Considerando todo o contexto da saúde suplementar nesses últimos anos, e outros estudos mais específicos já realizados pela Funcional, os quais podem ser acessados nos links disponíveis abaixo, é possível inferir que esse crescimento desordenado e inesperado está relacionado às mudanças regulatórias em relação ao fim dos limites das terapias anuais, liberdade de escolha do terapeuta em relação à qualquer método de tratamento para TEA, e judicialização dos casos que extrapolam a regulação vigente, por mais ampla que tenha se tornado.
 

https://www.prosperabr.com/opiniao/os-impactos-e-a-relevancia-do-autismo-no-mercado-de-saudesuplementar

https://www.prosperabr.com/opiniao/transtornos-globais-do-desenvolvimento-impacto-nos-custos-de-planosde-saude

https://www.prosperabr.com/opiniao/os-impactos-da-alteracao-do-processo-de-atualizacao-do-rol-decobertura-dos-planos-de-saude-e-o-fim-dos-limites-para-consulta-e-sessoes-de-terapias

 

Corrobora com essa interpretação o estudo apresentado pela ANS na audiência pública sobre TEA, em outubro de 2023, em que observou aumento significativo dos atendimentos a beneficiários de 0 a 15 anos em 2022 com psicólogos, terapeutas ocupacionais e fonoaudiólogos em relação ao ano de 2019 (referência de utilização esperada antes da pandemia).

https://www.gov.br/ans/pt-br/acesso-a-informacao/participacao-da-sociedade/audienciaspublicas/audiencia-publica-36

Fato é que, com o crescimento do custo na primeira faixa etária, combinado com a regra normativa que prevê que o preço da faixa etária mais velha não pode ser inferior ao preço da faixa anterior, o plano de saúde tem se tornado mais caro para todas as idades.

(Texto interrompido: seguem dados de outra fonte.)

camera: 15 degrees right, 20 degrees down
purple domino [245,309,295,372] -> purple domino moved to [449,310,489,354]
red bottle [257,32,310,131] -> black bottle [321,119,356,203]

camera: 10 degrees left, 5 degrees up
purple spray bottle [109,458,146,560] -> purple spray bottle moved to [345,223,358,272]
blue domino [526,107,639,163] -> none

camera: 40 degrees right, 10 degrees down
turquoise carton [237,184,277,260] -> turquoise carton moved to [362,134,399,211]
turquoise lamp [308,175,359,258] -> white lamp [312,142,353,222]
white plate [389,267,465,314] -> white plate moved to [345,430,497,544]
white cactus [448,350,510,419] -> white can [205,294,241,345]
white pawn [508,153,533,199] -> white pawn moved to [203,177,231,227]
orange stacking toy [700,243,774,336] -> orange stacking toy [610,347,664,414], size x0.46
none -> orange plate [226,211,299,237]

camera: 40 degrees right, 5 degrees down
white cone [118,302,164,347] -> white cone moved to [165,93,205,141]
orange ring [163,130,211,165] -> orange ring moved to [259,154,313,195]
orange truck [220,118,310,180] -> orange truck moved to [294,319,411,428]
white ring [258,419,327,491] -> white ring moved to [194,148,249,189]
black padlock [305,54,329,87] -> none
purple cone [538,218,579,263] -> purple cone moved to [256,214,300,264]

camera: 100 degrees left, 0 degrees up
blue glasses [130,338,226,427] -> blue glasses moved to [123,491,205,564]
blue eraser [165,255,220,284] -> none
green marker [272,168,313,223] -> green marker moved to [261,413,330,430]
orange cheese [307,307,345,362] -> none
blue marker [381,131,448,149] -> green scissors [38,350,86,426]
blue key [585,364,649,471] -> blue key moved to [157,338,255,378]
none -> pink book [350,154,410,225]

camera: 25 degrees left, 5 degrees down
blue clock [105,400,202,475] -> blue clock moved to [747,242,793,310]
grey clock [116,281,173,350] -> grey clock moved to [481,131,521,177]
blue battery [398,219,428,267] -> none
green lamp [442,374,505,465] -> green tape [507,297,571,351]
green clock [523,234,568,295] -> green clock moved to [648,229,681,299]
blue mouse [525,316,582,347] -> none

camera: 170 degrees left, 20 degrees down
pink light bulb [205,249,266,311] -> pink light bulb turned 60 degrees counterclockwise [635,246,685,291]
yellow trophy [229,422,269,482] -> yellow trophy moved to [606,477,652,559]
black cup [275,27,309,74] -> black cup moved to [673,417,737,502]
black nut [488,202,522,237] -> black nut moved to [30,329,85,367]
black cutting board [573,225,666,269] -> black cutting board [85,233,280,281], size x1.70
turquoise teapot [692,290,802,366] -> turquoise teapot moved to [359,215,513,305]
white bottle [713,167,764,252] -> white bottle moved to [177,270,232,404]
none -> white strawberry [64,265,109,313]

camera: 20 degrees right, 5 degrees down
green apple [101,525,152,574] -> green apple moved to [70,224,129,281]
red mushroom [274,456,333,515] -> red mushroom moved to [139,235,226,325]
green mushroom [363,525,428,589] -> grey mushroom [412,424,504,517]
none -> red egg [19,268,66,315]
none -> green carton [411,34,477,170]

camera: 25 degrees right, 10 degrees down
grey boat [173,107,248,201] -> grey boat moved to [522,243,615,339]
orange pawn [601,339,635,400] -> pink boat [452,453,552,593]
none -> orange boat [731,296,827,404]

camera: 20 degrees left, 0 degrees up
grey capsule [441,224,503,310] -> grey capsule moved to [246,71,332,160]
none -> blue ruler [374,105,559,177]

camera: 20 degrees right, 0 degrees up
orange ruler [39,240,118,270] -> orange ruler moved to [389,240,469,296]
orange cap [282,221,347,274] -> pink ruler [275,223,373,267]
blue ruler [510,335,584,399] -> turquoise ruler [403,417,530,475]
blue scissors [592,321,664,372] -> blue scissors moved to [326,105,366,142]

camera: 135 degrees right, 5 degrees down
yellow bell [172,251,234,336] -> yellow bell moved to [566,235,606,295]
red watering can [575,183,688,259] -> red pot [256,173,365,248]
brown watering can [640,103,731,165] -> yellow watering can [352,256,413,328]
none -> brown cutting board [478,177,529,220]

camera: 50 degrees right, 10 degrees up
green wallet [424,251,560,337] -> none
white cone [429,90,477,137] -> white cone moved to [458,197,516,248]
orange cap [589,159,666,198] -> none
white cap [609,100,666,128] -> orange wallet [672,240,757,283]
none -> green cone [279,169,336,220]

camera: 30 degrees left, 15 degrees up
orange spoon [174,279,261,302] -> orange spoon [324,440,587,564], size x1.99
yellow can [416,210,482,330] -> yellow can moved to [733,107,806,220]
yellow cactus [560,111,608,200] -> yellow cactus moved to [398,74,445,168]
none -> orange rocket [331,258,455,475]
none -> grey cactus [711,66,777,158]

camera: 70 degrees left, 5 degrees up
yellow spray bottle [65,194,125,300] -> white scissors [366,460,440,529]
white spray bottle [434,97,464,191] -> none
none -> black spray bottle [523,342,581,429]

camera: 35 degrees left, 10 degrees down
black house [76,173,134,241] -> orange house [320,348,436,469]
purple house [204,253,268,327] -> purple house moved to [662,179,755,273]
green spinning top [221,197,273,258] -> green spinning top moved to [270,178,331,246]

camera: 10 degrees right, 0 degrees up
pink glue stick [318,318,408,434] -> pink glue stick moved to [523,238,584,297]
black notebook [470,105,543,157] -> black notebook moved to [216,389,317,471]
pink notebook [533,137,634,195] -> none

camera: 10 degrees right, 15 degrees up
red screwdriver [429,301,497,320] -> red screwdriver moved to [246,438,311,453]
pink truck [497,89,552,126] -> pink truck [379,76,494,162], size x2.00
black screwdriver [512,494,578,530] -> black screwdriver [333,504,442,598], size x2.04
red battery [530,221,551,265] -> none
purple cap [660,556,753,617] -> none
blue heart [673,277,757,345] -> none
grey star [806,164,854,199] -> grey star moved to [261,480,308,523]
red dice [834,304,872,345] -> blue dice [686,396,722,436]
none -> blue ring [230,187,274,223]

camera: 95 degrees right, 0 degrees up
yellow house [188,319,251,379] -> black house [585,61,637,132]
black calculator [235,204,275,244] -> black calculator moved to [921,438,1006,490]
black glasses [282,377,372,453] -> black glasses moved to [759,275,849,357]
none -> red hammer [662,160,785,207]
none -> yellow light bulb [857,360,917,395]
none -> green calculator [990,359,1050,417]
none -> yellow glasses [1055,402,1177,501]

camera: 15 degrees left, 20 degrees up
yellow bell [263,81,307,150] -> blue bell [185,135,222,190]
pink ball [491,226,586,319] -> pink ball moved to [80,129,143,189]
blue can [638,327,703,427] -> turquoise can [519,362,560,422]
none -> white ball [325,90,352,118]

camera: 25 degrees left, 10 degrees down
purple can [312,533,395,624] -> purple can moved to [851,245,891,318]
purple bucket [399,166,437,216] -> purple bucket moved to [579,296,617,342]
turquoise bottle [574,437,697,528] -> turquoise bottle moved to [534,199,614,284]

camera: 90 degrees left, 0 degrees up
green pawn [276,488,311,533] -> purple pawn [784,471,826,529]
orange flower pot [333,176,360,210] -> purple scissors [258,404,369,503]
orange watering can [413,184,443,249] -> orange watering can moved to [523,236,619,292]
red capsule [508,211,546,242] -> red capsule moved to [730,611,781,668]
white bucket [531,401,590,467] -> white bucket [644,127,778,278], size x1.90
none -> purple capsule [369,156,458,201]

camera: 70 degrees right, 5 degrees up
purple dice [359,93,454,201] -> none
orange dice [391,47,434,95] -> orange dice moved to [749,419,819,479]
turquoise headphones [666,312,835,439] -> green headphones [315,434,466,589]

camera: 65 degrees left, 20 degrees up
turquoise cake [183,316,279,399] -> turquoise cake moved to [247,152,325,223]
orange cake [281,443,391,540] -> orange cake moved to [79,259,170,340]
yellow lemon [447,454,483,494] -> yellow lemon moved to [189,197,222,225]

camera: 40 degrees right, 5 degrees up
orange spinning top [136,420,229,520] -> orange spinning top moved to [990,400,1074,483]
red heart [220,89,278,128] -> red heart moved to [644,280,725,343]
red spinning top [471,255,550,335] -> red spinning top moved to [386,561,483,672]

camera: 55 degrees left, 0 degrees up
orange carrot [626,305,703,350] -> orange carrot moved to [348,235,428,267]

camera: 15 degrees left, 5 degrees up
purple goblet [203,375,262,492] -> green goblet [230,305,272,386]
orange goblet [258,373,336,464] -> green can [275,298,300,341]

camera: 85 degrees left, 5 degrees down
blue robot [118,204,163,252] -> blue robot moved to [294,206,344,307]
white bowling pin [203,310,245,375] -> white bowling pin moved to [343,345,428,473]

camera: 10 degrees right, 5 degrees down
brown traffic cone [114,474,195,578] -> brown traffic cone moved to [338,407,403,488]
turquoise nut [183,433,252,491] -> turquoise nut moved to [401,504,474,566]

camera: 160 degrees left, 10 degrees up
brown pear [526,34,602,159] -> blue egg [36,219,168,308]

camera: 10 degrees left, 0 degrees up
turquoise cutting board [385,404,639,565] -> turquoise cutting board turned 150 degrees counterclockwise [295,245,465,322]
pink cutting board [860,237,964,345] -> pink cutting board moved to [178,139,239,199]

Outro aspecto muito relevante, que corrobora com esse aumento do preço, é que, historicamente, a lógica da distribuição de preços por faixa etária consiste em redistribuir os carregamentos não assistenciais nas faixas mais jovens, onde o custo assistencial teoricamente é menor, e desonerar as faixas etárias mais velhas, cujo preço cobre basicamente o custo esperado. O carregamento não assistencial consiste na parcela do preço destinada a cobrir despesas administrativas, comerciais, entre outras não ligadas diretamente ao atendimento médico-hospitalar.

Essa redistribuição de receitas por faixa etária é o único mecanismo comercial que a Operadora possui para tornar o preço de determinadas faixas mais interessantes, uma vez que o preço deve cobrir no mínimo o custo assistencial esperado em cada faixa etária.

Entretanto, com o aumento do custo assistencial na primeira faixa etária, o que temos vivenciado na precificação é uma redistribuição dos carregamentos que deveriam incidir na primeira faixa etária sobre as demais faixas economicamente ativas, o que torna o preço do plano de saúde mais caro inclusive para a contratação empresarial, que representa a maior parte dos beneficiários da saúde suplementar.

O objetivo dessa análise não é responsabilizar um grupo de beneficiários pela sua necessidade de atendimento, mas refletir sobre como a expansão dos diretos de grupos específicos afeta o sistema como um todo, e sensibilizar o órgão regulador e o judiciário sobre a necessidade de aperfeiçoar as regras relacionadas a cobertura das terapias para portadores de TEA, a fim de evitar fraudes, desperdícios e privilégios que tem gerado desordem no sistema.